2. **RAG behavior profiles per agent**
- In agent config (probably in router config), define:
- `rag_mode: off | light | strict`
- `max_context_tokens`
- `max_docs_per_query`
- RAG-gateway can read these via metadata from Router, or Router can decide when to call RAG at all.
---
## Files to create/modify (suggested)
> NOTE: This is a suggestion; adjust exact paths/names to fit the existing project structure.
- New service directory: `services/rag-gateway/`:
- `main.py` — FastAPI (or similar) entrypoint.
- `api.py` — defines `/rag/search_docs`, `/rag/enrich_answer`, `/graph/query`, `/graph/explain_path`.
- `core/pipelines.py` — Haystack pipelines (indexing, query, graph-rag).
- `core/schema.py` — Pydantic models for request/response, data schema.
- `core/access.py` — access control context + checks.
- `core/backends/milvus_client.py` — wrapper for Milvus.
- `core/backends/neo4j_client.py` — wrapper for Neo4j.
- Integration with DAGI Router:
- Update `router-config.yml` to define RAG tools:
- `rag.search_docs`
- `graph.query_context`
- `rag.enrich_answer`
- Configure providers for RAG-gateway base URL.
- Docs:
- `docs/cursor/rag_gateway_api_spec.md` — optional detailed API spec for RAG tools.
---
## Acceptance criteria
1. **Service skeleton**
- A new RAG-gateway service exists under `services/` with:
- A FastAPI (or similar) app.
- Endpoints:
- `POST /rag/search_docs`
- `POST /rag/enrich_answer`
- `POST /graph/query`
- `POST /graph/explain_path`
- Pydantic models for requests/responses.
2. **Data contracts**
- Milvus document metadata schema is defined (and used in code).

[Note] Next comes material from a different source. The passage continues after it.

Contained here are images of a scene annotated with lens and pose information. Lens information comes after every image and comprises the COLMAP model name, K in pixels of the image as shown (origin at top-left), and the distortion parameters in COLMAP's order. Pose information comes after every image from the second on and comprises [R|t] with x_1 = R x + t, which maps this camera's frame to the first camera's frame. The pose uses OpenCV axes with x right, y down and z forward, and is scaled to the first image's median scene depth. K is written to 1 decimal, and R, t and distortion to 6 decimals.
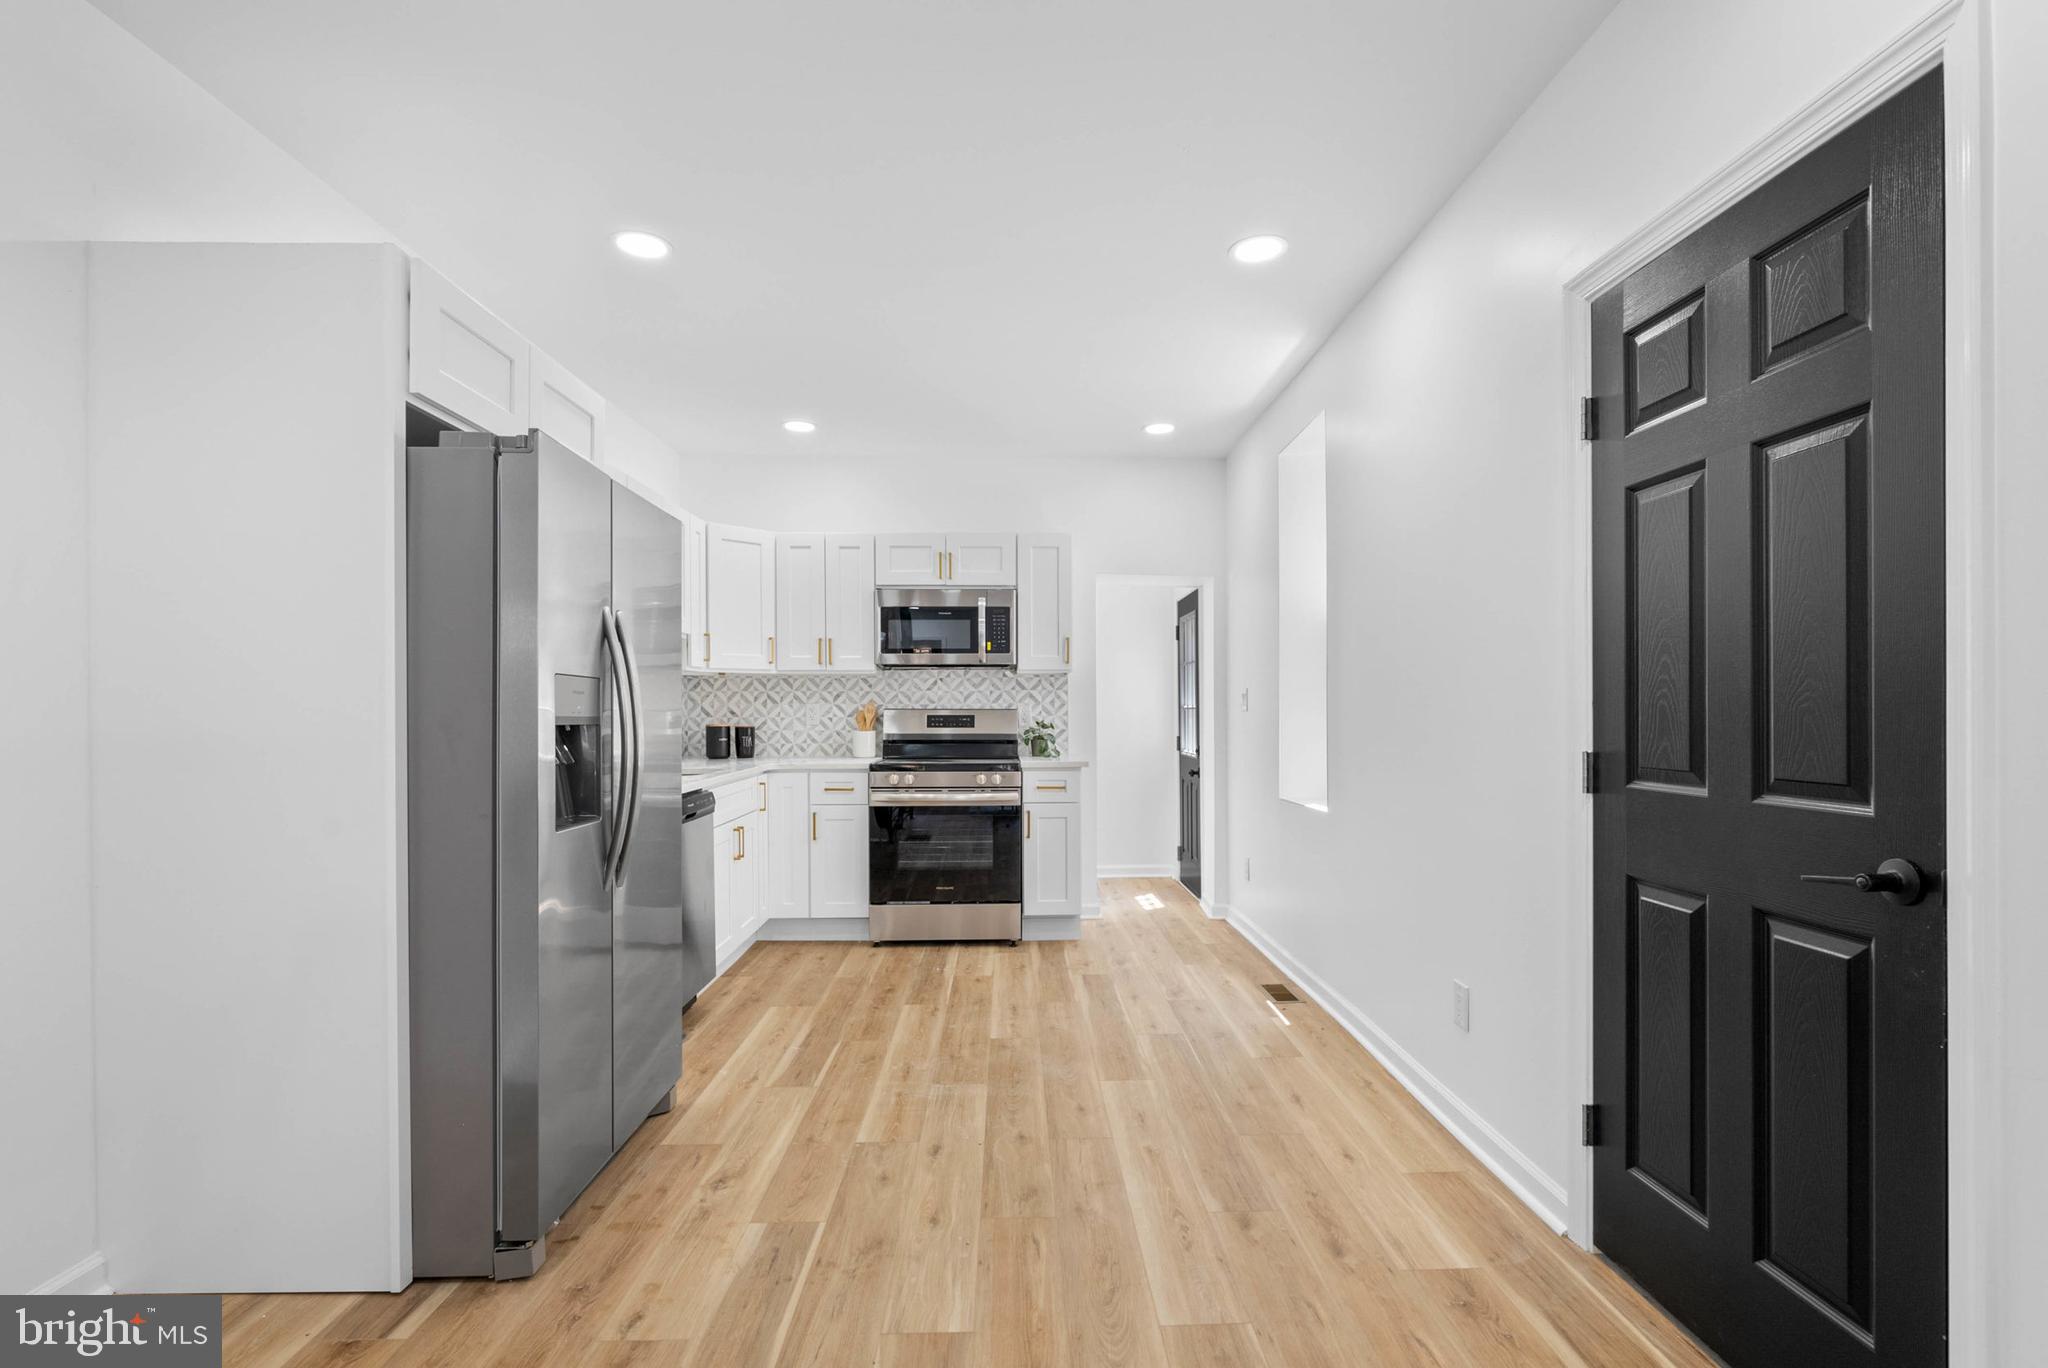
lens RADIAL K [[937.1, 0, 1036.6], [0, 937.1, 711.6], [0, 0, 1]] dist [-0.013353, 0.004203]
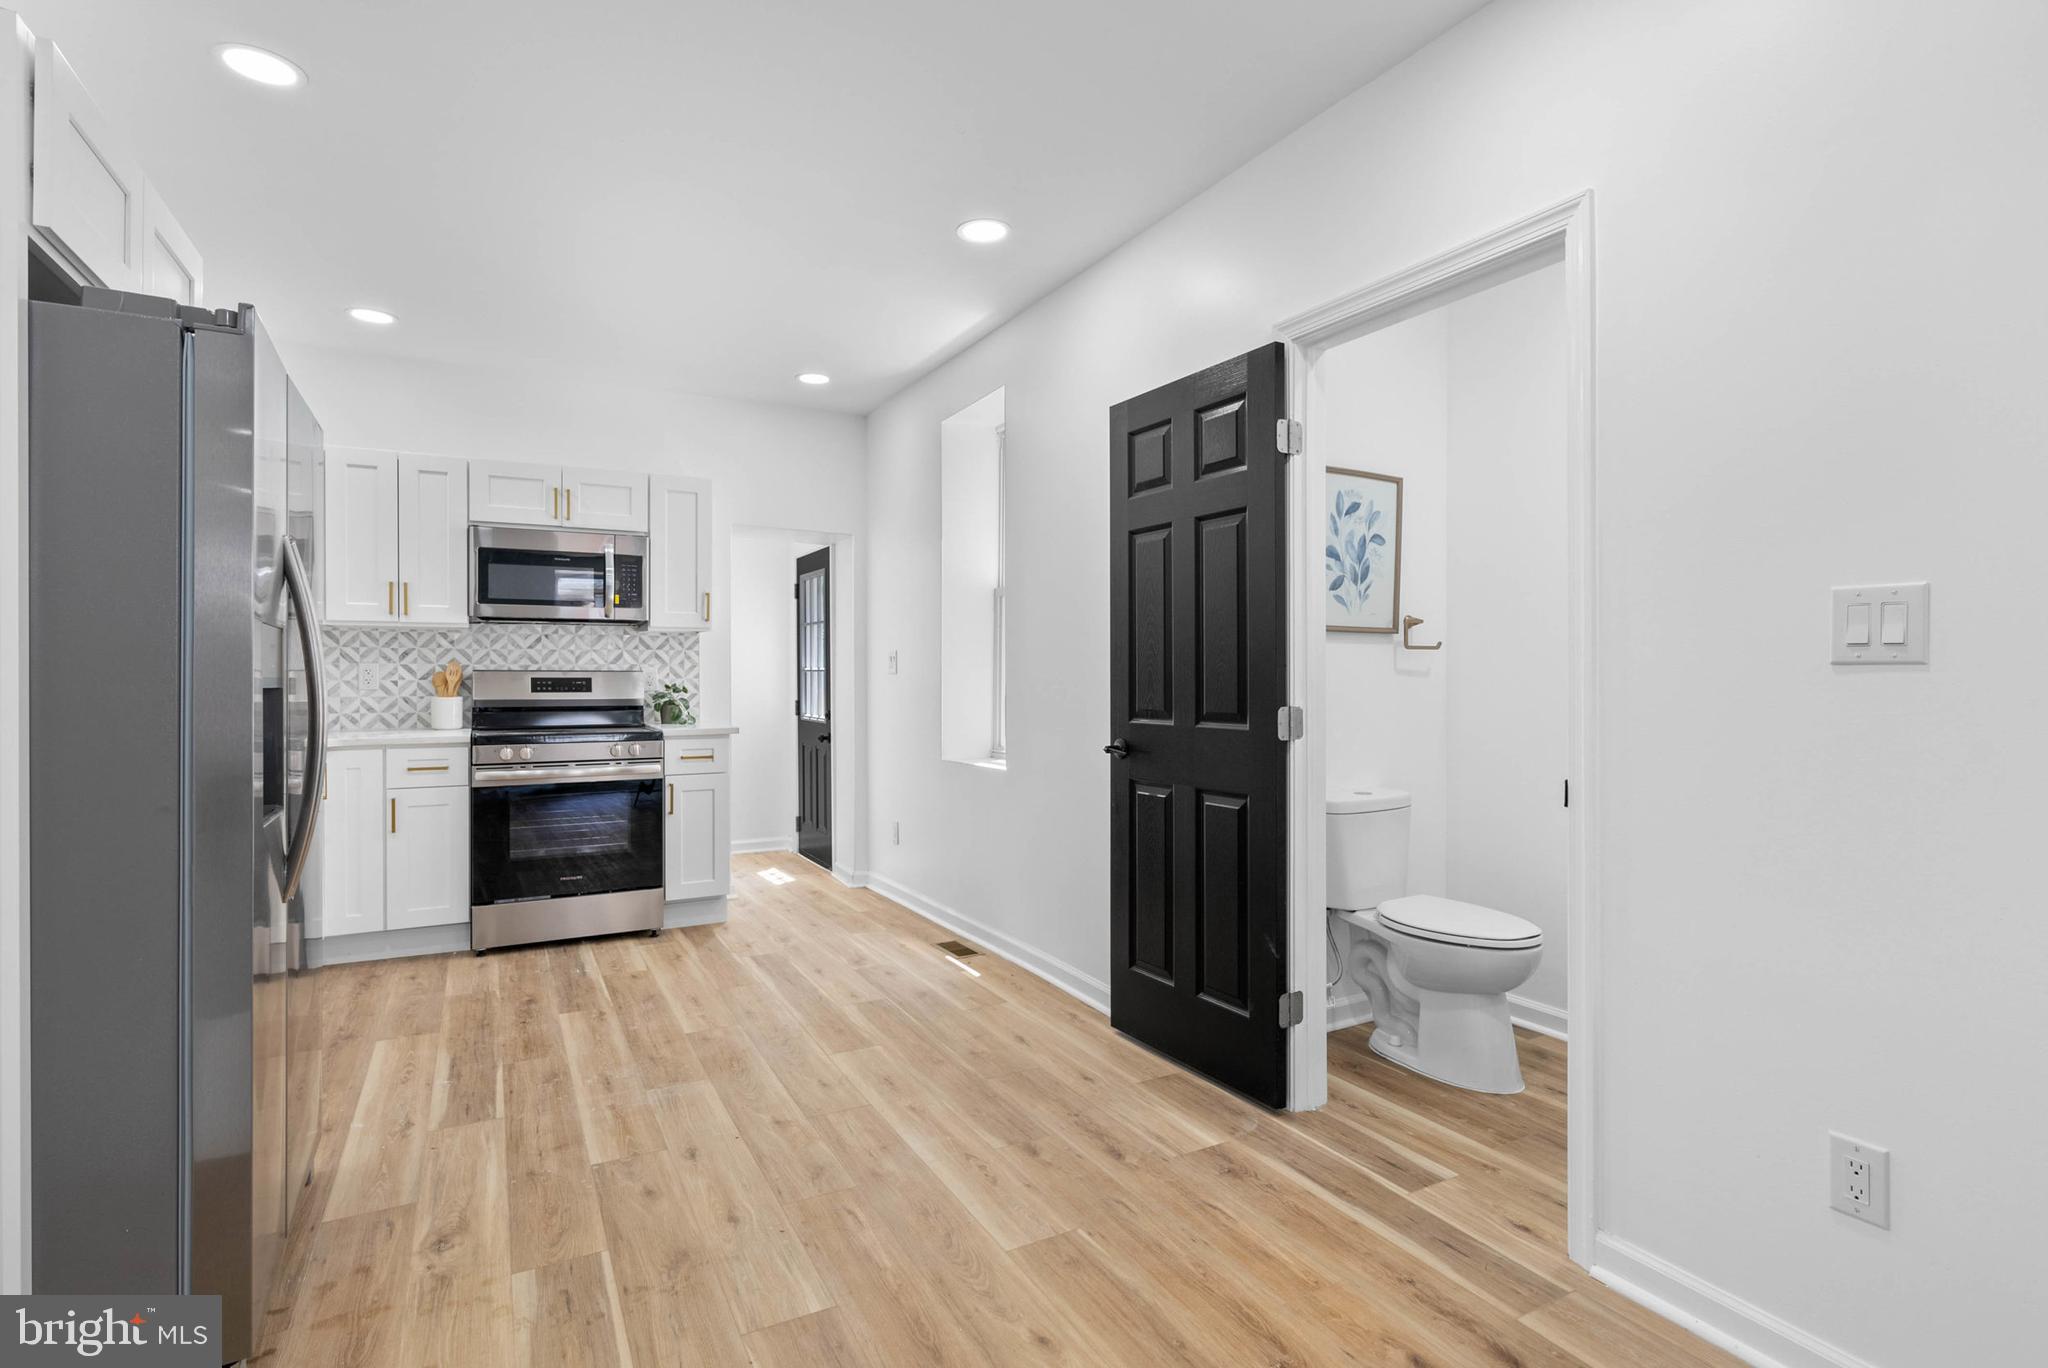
lens RADIAL K [[999.5, 0, 1028.1], [0, 999.5, 670.1], [0, 0, 1]] dist [-0.008274, 0.002152]
pose [[0.892837, 0.003634, 0.450365, -0.146104], [-0.001420, 0.999985, -0.005255, 0.001273], [-0.450377, 0.004052, 0.892829, -0.010911]]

- Neo4j node/edge labels and key relationships are documented and referenced in code.
3. **Security & multi-tenancy**
- All RAG/graph endpoints accept `user_id`, `team_id`, and enforce at least basic filtering by `team_id` and `visibility`.
4. **Agent tool contracts**
- JSON contracts for tools `rag.search_docs`, `graph.query_context`, and `rag.enrich_answer` are documented and used by RAG-gateway.
- DAGI Router integration is sketched (even if not fully wired): provider entry + basic routing rule examples.
5. **Ingestion design**
- Ingestion pipeline is outlined in code (or stubs) with clear TODOs:
- where to hook event consumption,
- how to map events to Milvus/Neo4j.
- Idempotency and `reindex(team_id)` strategy described in code/docs.
6. **Documentation**
- This file (`docs/cursor/rag_gateway_task.md`) plus, optionally, a more detailed API spec file for RAG-gateway.
---
## How to run this task with Cursor
From repo root (`microdao-daarion`):
```bash
cursor task < docs/cursor/rag_gateway_task.md
```
Cursor should then:
- Scaffold the RAG-gateway service structure.
- Implement request/response models and basic endpoints.
- Sketch out Milvus/Neo4j client wrappers and pipelines.
- Optionally, add TODOs where deeper implementation is needed.